◆ **Work request**: Your answer should be one number: the count of lines in these entries that hold the word "round".

◆ **Material provided**:
____________________

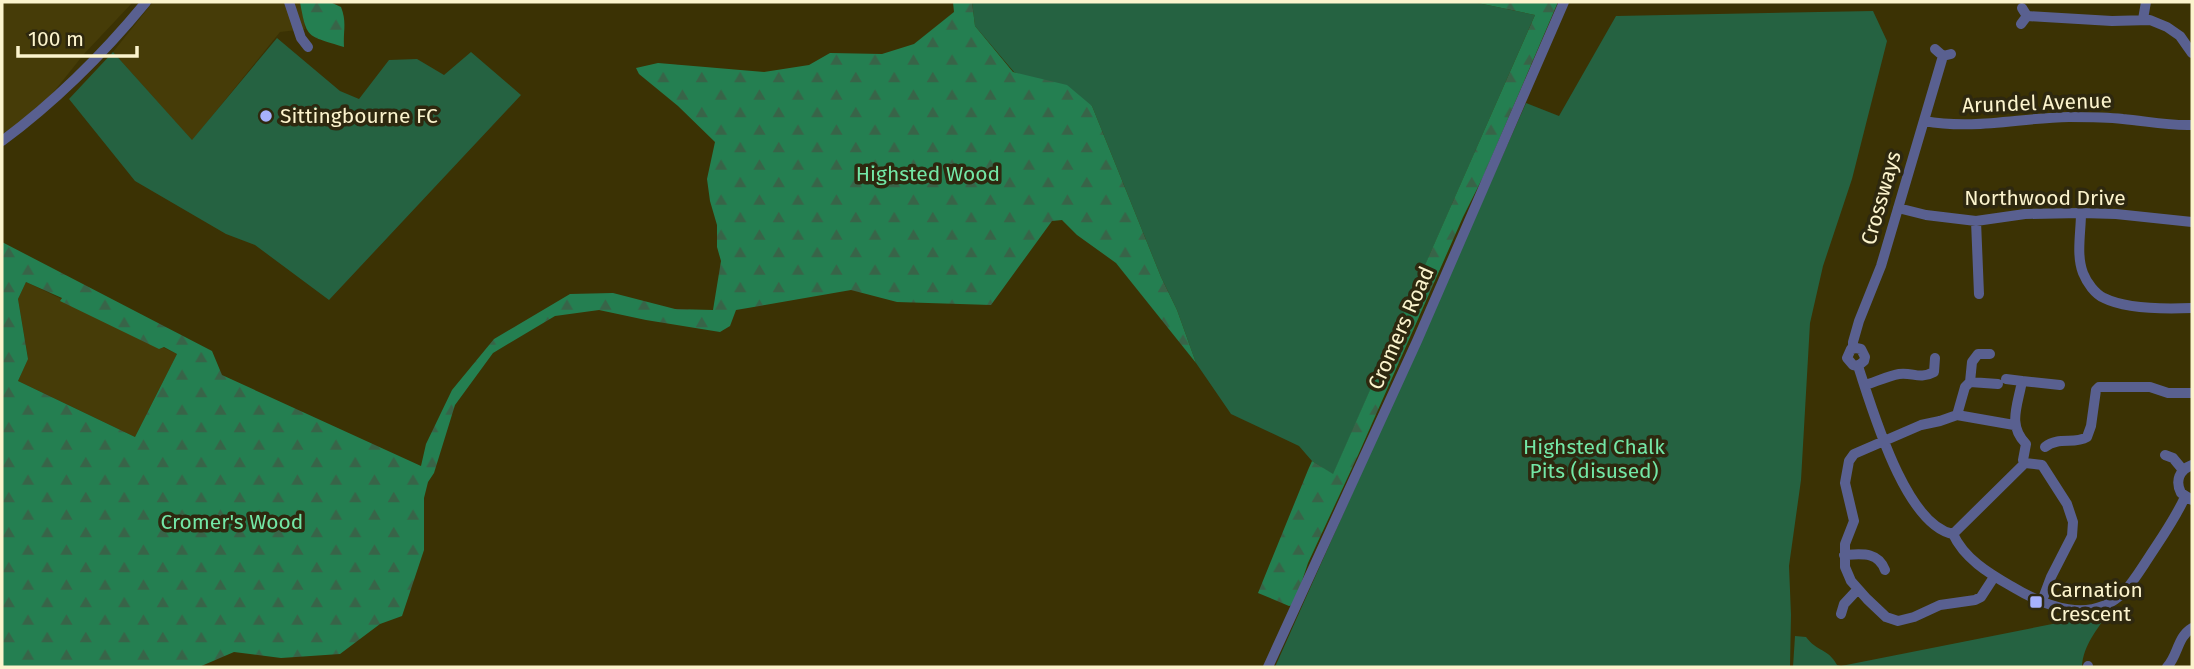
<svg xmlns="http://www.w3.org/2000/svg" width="2194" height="669" font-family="'Fira Sans',sans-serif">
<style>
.built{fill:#463c08}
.green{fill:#256241}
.forest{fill:url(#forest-firs);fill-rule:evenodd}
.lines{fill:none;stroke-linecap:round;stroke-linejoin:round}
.minor{stroke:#596090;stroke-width:10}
.poi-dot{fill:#a6b1fc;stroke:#2e280f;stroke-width:2.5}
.labels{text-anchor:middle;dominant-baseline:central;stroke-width:7;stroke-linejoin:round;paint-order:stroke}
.street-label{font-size:21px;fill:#fcf4cd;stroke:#2e280f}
.poi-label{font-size:21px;fill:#fcf4cd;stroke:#2e280f;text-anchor:start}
.park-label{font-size:21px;fill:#73e7a6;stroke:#2e280f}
</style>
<defs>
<pattern id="forest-firs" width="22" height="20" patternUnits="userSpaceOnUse" patternTransform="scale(1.75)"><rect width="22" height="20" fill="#247f51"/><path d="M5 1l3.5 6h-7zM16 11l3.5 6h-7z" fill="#386448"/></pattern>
</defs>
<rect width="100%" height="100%" fill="#3b3204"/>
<path class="built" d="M 2,2 L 133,2 L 84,54 L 52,94 L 20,122 L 2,134 Z
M 153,2 L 302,2 L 305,29 L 280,32 L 192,141 L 113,52 Z
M 26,282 L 177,354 L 135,437 L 18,381 L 28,358 L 18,299 Z"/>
<path class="green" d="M 972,2 L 1473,2 L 1535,15 L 1333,475 L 1312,461 L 1299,446 L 1231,414 L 1196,363 L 1177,310 L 1161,277 L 1092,106 L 1014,72 L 975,26 Z
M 1873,11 L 1887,41 L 1852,179 L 1823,266 L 1810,323 L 1801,480 L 1789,566 L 1791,615 L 1790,667 L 1275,667 L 1526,103 L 1559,116 L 1616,16 Z
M 277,38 L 340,91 L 359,99 L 389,60 L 417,59 L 444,75 L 471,52 L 521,95 L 329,300 L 255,245 L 226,234 L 135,181 L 69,99 L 113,52 L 192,140 Z
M 2108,613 C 2098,629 2083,645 2082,667 L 1793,667 L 1795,636 L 1806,637 C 1817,652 1828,648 1837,665 L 1841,666 Z"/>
<path class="forest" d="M 300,2 L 330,2 L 341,7 C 347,22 343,31 344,47 C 307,35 307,40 300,2 Z
M 953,2 L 972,2 L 975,26 L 1013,72 L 1067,85 L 1092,106 L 1161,277 L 1177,310 L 1196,363 L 1116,263 L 1077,235 L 1062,220 L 1052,221 L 991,305 L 897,302 L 851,290 L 736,310 L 730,326 L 720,332 L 646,320 L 599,310 L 555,316 L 493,353 L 455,405 L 434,473 L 428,482 L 424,498 L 424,550 L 402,616 L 380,624 L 340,654 L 281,658 L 234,652 L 199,667 L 2,667 L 2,242 L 212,351 L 222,375 L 421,466 L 426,444 L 452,390 L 494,339 L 570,294 L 613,293 L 675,309 L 713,310 L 721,261 L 717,247 L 717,225 L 710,201 L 707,179 L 715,142 L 678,106 L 639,74 L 636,68 L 658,63 L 764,72 L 809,65 L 830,53 L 882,54 L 914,44 L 954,12 ZM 26,282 L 62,298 L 60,301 L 159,349 L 164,347 L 177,354 L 135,437 L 18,381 L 28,359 L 18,299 Z
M 1473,2 L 1558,2 L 1483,177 L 1463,217 L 1359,453 L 1308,563 L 1294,605 L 1289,606 L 1258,593 L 1308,470 L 1312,461 L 1333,474 L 1535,15 Z"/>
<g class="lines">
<path class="minor" d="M 289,2 L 301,38 L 308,47
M 2027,16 L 2112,21 L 2150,20 L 2167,27 L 2180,36 L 2192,53
M 2143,19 L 2146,2
M 2021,24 L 2027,16 L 2022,8
M 1935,49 L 1943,56 L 1951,54
M 1924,121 C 1975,130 2018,118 2069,117 C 2087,117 2105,117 2123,119 C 2146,121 2168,126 2192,125
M 2,141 C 56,101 104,53 146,2
M 1898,208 L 1926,215 L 1976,221 L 2025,214 L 2081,213 L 2116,214 L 2192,222
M 2081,213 C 2081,232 2076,255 2083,273 C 2087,283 2095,294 2104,298 C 2126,309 2169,309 2192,308
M 1976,221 L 1979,294
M 1853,349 L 1853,342 L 1859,321 L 1881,266 L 1943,56
M 1858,366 L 1864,361 L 1865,357 L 1861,349 L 1856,348 L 1851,349 L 1847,358 L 1853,365 L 1858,366 C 1872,408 1905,525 1953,534 C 1964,558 1988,573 2011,586 C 2046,607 2091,625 2124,592 C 2134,581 2141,569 2149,557 C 2162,537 2175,519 2185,497
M 2006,379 L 2022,381
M 1970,382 L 1972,362 L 1978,354 L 1990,354
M 1865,385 C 1875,382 1888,376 1899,374 C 1913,372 1919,380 1934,372 L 1935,358
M 1957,415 L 1940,421 L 1921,425 L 1884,441 L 1854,454 L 1849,461 L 1845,483 L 1854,521 L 1845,544 L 1845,567 L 1851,581 L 1867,599 L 1886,617 L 1898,621 L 1914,617 L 1940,605 L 1975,600 L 1981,597 L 1994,577
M 1957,415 L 1965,387 L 1970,382 L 1998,384
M 1957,415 L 2014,425
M 2045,447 C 2059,436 2074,445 2087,437 L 2091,426 L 2096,390 L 2099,387 L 2150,387 L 2168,393 L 2192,393
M 2165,455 L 2173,458 L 2183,470
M 2025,463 L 2042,465 L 2067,504 L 2073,522 L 2072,536 L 2051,577 L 2042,601
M 2025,463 L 2023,460 L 2026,444 C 2007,425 2018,405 2022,381 L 2060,385
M 2192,465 C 2179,470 2175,481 2181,493 L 2192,500
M 1953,534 L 2025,463
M 1844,555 C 1861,554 1878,551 1885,570
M 1841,614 L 1844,604 L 1858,589
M 2088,666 L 2088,667
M 1268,667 L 1417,341 L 1564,2
M 2167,667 C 2178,656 2177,637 2192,628"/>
</g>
<g class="poi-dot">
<circle cx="266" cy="116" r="7"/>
<rect x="2029" y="595" width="14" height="14" rx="3.5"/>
</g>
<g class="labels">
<g class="street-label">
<text transform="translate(2037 103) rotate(-2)">Arundel Avenue</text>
<text transform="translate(1881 198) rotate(-74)">Crossways</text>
<text x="2045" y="198">Northwood Drive</text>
<text transform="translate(1401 328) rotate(-66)">Cromers Road</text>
</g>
<g class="poi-label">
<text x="280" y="116">Sittingbourne FC</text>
<text x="2050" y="590">Carnation<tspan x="2050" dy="24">Crescent</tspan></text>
</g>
<g class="park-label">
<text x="928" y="174">Highsted Wood</text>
<text x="1594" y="447">Highsted Chalk<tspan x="1594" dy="24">Pits (disused)</tspan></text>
<text x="232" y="522">Cromer's Wood</text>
</g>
</g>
<rect width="2194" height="669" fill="none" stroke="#fcf4cd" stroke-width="7"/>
<path d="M18 46v10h119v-10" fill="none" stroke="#fcf4cd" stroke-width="3.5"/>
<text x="28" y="46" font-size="21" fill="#fcf4cd" stroke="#2e280f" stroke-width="5" paint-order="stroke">100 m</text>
</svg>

____________________

◆ **Answer to the problem**: 2